Os árbitros – Francisco Carvalho Furtado, Nuno Maldonado Sousa e Guilherme W. d’Oliveira Martins, que votou vencido – concluíram que “a caução não é verdadeiramente um rendimento, nem na perspetiva civilista, nem na perspetiva económica”. Desde logo porque “não se integra verdadeiramente no património do seu beneficiário” e, para além de um depósito em dinheiro “pode ser prestada por meio de títulos de crédito, pedras ou metais preciosos, ou por penhor, hipoteca ou fiança bancária”, prosseguem, citando o Código Civil. “Mesmo quando é prestada de forma pecuniária, não se trata de um verdadeiro recebimento de dinheiro, mas antes de ‘depósito de dinheiro’”.
De 2018 para cá, há várias informações vinculativas prestadas pelos serviços da AT que concluem sempre que quem recebe caução tem mesmo de pagar IRS sobre ela, mesmo que depois a venha a devolver. Em junho do ano passado, o Fisco optou por elaborar um ofício circulado, assinado pela subdiretora-geral Helena Pegado Martins, com o objetivo de “harmonizar procedimentos”.
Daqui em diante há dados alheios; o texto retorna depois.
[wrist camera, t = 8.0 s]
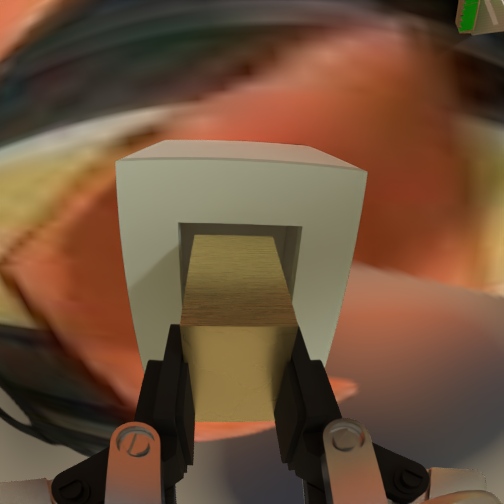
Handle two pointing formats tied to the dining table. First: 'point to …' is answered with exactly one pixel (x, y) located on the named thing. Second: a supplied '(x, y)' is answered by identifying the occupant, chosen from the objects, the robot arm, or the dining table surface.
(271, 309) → the tan wooden block
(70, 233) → the dining table surface
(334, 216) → the box
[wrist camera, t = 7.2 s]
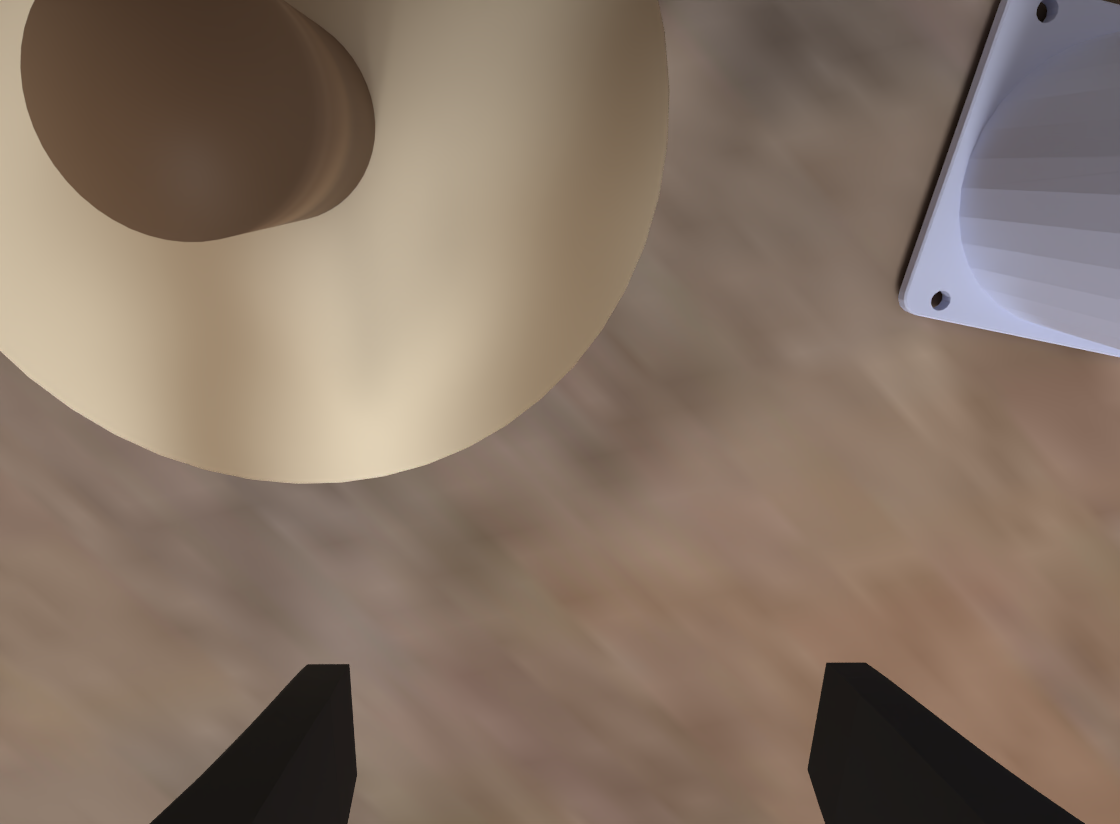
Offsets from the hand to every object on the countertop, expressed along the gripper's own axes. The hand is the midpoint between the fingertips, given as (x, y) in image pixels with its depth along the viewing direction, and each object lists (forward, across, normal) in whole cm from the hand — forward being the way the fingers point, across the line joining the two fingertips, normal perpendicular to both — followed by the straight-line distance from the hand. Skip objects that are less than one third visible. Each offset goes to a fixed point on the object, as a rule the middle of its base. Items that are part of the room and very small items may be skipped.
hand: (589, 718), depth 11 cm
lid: (+6, +6, -8) cm, 12 cm away
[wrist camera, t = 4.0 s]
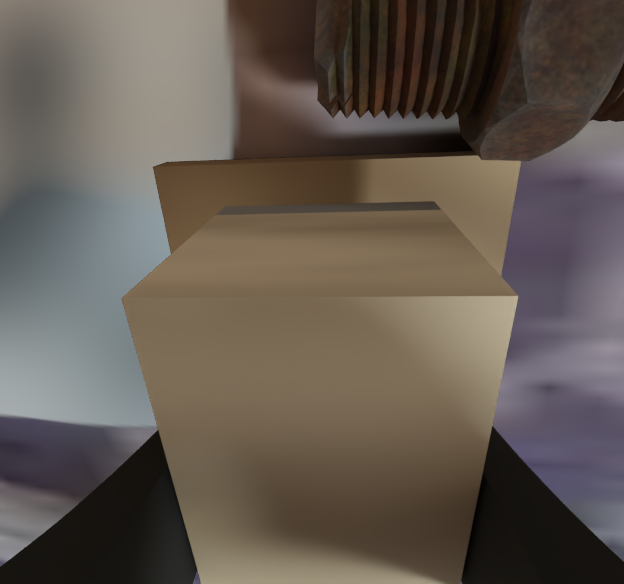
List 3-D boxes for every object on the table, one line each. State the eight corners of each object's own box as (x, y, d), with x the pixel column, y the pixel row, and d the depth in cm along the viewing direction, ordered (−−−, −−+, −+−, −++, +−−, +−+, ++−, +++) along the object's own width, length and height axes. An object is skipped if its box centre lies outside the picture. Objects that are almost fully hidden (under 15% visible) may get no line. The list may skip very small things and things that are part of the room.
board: (449, 520, 18) (454, 542, 17) (234, 511, 19) (228, 531, 18) (508, 149, 11) (522, 153, 10) (167, 161, 12) (152, 166, 11)
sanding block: (409, 472, 13) (443, 665, 9) (261, 468, 14) (219, 650, 9) (434, 201, 9) (518, 295, 5) (224, 206, 10) (121, 298, 5)
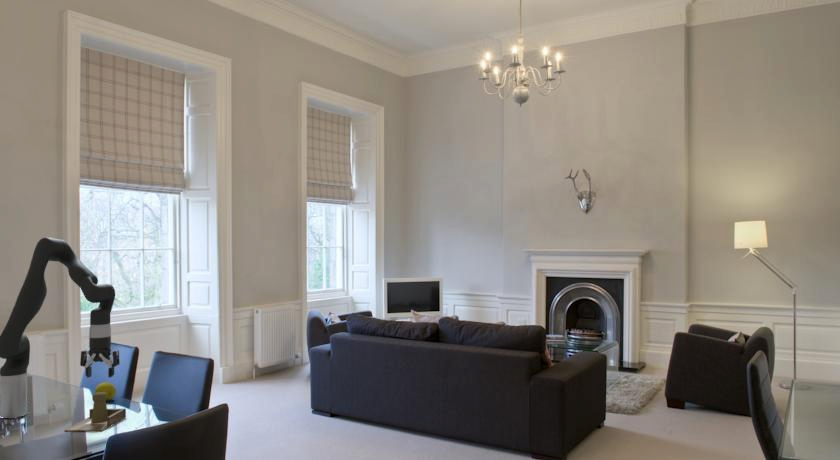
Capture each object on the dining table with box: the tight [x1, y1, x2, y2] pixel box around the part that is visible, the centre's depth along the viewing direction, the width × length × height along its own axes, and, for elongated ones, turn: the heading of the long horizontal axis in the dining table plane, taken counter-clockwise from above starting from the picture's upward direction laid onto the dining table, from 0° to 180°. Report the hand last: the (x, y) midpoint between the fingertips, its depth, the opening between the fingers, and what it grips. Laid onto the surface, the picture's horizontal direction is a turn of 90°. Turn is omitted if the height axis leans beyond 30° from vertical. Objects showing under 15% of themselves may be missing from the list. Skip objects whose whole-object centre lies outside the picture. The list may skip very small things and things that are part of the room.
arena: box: [64, 408, 127, 433], centre depth 238 cm, size 14×18×4 cm
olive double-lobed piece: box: [91, 392, 108, 423], centre depth 240 cm, size 6×6×11 cm
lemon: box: [94, 381, 117, 402], centre depth 274 cm, size 11×8×8 cm
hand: (99, 377), depth 240 cm, fingers open, 8 cm apart
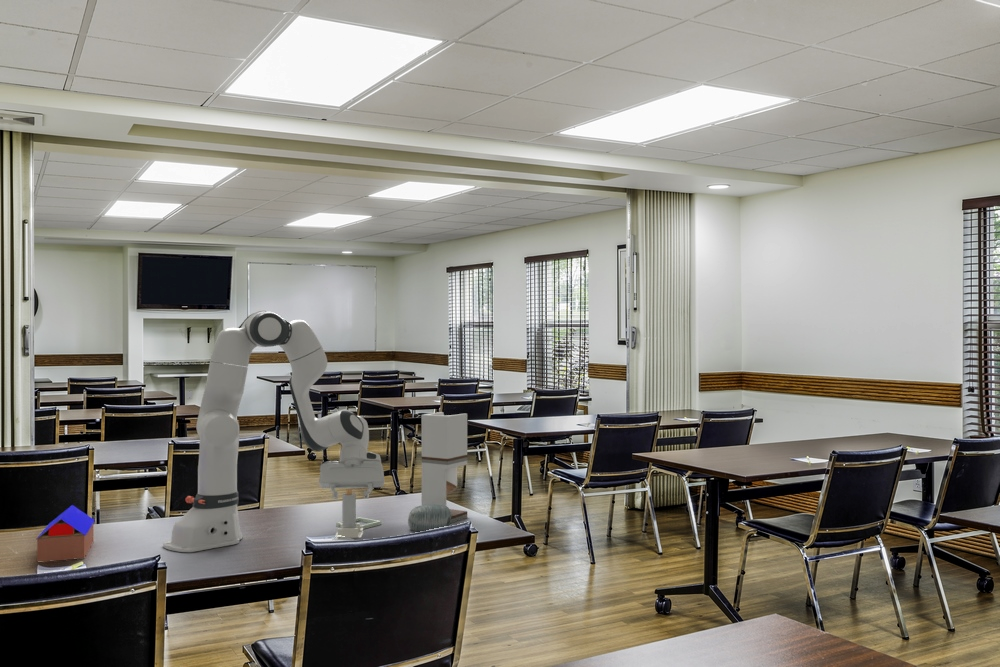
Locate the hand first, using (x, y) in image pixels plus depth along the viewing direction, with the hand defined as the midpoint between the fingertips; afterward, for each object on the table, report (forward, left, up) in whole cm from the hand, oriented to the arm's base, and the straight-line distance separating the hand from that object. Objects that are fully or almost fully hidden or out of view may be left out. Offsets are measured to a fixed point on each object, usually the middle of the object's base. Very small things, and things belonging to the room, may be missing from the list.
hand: (350, 497), depth 248 cm
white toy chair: (-2, -1, -11) cm, 11 cm away
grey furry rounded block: (+17, -17, -11) cm, 27 cm away
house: (-61, +51, -12) cm, 80 cm away
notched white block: (+33, -10, -11) cm, 36 cm away
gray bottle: (-3, -2, -10) cm, 11 cm away
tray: (+7, +4, -11) cm, 14 cm away
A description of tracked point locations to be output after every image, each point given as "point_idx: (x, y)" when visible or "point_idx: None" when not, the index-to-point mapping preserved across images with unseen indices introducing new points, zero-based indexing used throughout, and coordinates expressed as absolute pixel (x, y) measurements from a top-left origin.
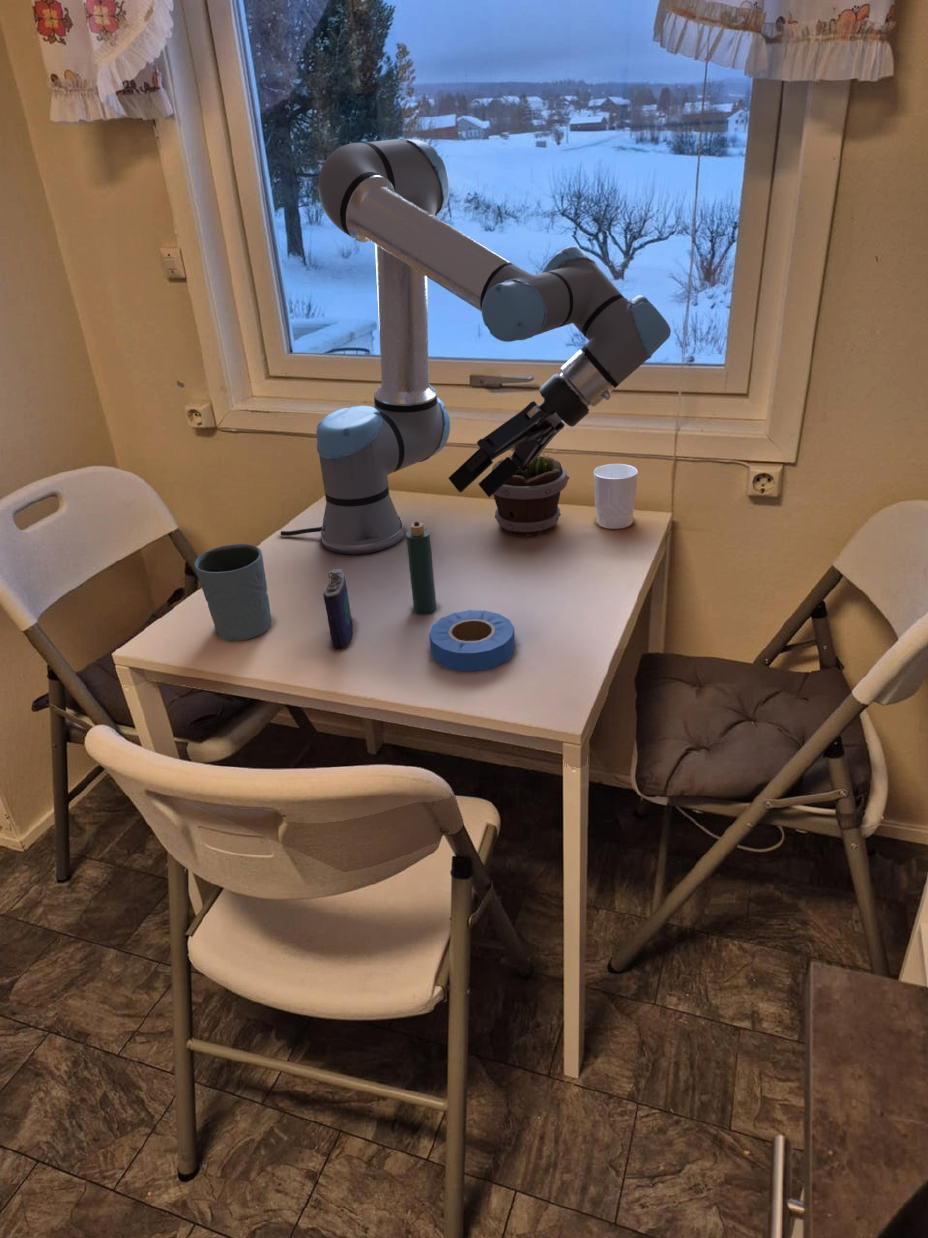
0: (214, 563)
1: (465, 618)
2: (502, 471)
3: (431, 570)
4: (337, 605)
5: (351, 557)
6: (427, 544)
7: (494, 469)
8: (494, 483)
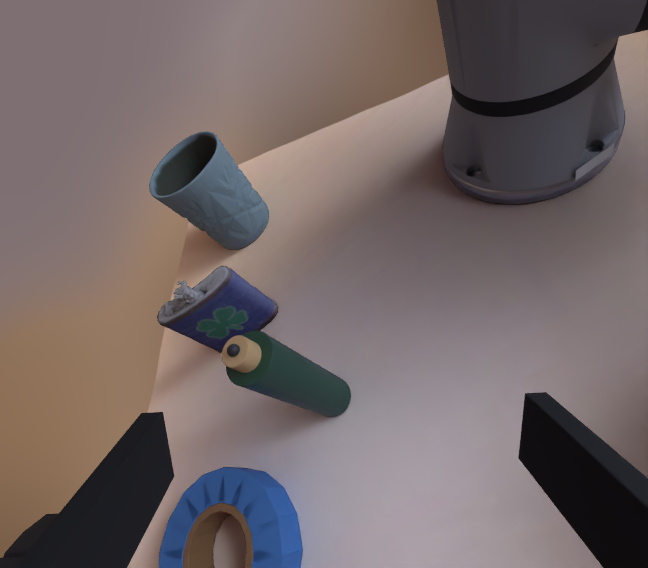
0: (209, 148)
1: (250, 521)
2: (624, 534)
3: (293, 403)
4: (172, 329)
5: (444, 185)
6: (252, 390)
7: (605, 471)
8: (560, 482)
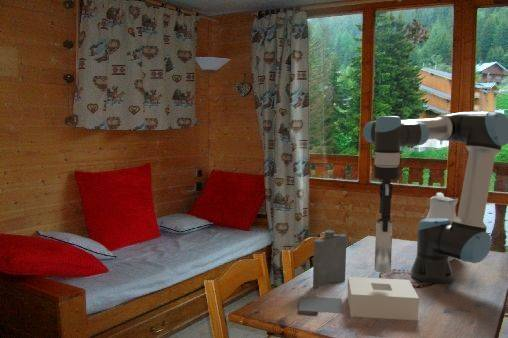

Direito fiscal vs direito civil
O ofício circulado refere que para efeitos fiscais, o conceito de renda é mais amplo do que aquele que se aplica no direito civil. Quer isto dizer que os rendimentos prediais incluem, não só as rendas propriamente ditas, como “os serviços relacionados” com “a cedência do uso do prédio ou de parte dele”. Desta forma, a caução que o proprietário recebe é ela própria um rendimento, na medida, até, que se traduz num “acréscimo de valor ao património de quem cede o uso ou o gozo temporário do bem locado”. Se for devolvida no final, “é passível de ser considerada um gasto suportado e pago para o locador/senhorio, no anexo F da declaração modelo 3 do ano em que ocorrer a devolução”.
A decisão arbitral contraria totalmente este entendimento, mas também não ignora o ofício circulado. Diz mesmo, aliás, que o mesmo viola a lei “por ofensa do princípio da igualdade e da capacidade contributiva” previsto na Constituição da República, “ao qual a AT se encontra subordinada em toda a sua atuação”. Os árbitros dão aqui um exemplo: se no fim do contrato o senhorio já não quisesse arrendar o imóvel outra vez, “acabaria por ser tributado pela caução que tinha devolvido”.
O árbitro que votou vencido, Guilherme W. d’Oliveira Martins, deu razão à AT, considerando que para efeitos de IRS o conceito de renda tem uma “amplitude maior” do que a que resulta do direito civil, englobando todas “as importâncias relativas à cedência do uso do prédio ou de parte dele e aos serviços relacionados com aquela cedência”, incluindo-se aqui a caução, a qual é “um acréscimo de valor ao património” de quem a recebe.
A decisão arbitral é de outubro passado e já transitou em julgado sem que o Fisco tenha recorrido, o que poderia ter feito para o Tribunal Central Administrativo invocando aspetos formais relacionados com o processo; para o Supremo Tribunal Administrativo (STA), invocando a existência de jurisprudência contraditória ou para o Constitucional, com argumentos de inconstitucionalidade.